I'm currently trying to solve the following exercise:
Given a list of Int
s, count the number of times, an element is greater than the element that comes after it. The exercise forces me not to use explicit recursions.
Here are some example outputs given function :: [Int] -> Int
:
function [1, 2, 3, 4, 5] == 0 -- only increasing numbers
function [5, 4, 3, 2, 1] == 4 -- only decreasing numbers
function [2, 1, 3, 1, 0, 4] == 3
-- 2 > 1
-- 3 > 1
-- 1 > 0
function [1] == 0 -- no successor
function [ ] == 0 -- no numbers at all
I imagined to use in some way foldl
but after many attempts and not working idea I had to give up.
How can I count the number of times an element is greater than its successor without using recursion?
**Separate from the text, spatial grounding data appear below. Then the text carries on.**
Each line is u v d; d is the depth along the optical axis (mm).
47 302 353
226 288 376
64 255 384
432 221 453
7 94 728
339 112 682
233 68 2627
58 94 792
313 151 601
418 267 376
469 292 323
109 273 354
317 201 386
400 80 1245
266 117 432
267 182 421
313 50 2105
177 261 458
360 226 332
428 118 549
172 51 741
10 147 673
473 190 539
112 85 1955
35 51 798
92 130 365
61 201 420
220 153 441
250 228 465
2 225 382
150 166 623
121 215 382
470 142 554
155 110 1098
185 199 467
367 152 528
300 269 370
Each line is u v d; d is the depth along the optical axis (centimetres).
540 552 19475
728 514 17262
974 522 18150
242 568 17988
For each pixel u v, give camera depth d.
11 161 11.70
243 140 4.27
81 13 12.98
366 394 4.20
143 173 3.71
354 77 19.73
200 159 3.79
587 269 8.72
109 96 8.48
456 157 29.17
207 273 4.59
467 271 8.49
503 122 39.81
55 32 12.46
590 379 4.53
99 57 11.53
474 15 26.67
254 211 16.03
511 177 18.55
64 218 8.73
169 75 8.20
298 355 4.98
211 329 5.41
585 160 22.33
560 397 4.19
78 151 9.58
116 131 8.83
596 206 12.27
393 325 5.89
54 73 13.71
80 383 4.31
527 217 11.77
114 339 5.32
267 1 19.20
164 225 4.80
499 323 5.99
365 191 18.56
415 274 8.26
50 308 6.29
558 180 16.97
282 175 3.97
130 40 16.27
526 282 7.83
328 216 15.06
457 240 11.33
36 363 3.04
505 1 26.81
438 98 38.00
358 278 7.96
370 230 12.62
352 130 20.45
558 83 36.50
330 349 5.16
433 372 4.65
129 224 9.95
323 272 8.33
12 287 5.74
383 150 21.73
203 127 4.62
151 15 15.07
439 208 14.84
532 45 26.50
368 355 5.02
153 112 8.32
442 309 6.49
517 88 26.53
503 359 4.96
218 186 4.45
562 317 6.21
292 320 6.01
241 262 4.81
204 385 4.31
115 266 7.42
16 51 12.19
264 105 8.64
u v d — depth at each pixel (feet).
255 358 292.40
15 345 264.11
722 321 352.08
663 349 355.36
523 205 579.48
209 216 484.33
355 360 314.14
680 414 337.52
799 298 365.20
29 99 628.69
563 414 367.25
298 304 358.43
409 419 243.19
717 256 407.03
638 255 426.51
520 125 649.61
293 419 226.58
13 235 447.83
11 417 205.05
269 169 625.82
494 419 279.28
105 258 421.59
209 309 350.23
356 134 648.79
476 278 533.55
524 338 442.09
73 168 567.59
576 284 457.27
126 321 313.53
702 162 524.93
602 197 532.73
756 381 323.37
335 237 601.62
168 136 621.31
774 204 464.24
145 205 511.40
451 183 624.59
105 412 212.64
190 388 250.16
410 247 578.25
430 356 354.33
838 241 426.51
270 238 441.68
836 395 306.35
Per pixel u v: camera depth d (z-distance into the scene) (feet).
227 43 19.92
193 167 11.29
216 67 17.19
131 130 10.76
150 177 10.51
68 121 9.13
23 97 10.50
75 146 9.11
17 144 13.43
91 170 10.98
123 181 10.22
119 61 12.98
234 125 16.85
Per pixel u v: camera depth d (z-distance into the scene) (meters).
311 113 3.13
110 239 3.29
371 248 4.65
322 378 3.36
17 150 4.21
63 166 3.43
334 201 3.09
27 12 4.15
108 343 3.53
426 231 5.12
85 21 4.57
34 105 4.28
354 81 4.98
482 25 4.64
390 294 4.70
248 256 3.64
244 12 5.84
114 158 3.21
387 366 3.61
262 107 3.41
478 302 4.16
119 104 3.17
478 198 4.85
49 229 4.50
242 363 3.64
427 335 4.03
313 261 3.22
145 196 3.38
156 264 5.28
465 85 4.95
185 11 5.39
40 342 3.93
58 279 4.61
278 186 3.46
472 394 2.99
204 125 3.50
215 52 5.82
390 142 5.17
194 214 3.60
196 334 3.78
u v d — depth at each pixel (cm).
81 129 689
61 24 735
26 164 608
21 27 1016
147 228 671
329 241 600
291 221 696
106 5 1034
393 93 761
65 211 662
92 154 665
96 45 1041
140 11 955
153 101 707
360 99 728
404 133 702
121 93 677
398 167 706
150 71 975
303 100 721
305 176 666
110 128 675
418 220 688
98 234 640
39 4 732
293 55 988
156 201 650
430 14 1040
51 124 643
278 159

First we need to pair up the consecutive elements,
foo :: [Int] -> Int
foo xs = result
where
pairs = zip xs (drop 1 xs)
then we can process each pair
biggers = [ () | (x,y) <- pairs, x > y]
and now we can count them,
result = .......
All the nested names belong to the same, shared, nested scope. result
must make use of the value of biggers
, and biggers
refers to the value of pairs
which refers to the value of foo
's parameter, xs
. Make sure to put these code lines into the same definition, all indented by the same amount as the first one, for pairs
, one under the other.
Actually using a left fold is also possible:
foo (h:t) = snd ( foldl' (\ (a, !c) x -> (x, if (a > x) then (c+1) else c))
(h,0) t )
foo [] = 0
I think you'll agree though that this is much less self-apparent than the first definition. Also note that it uses a "bang pattern", !
, together with foldl'
, not foldl
, to do the counting as soon as possible as we go along the input list, not delaying it until all the input list is traversed in full as foldl
would do, needlessly, harming the overall efficiency.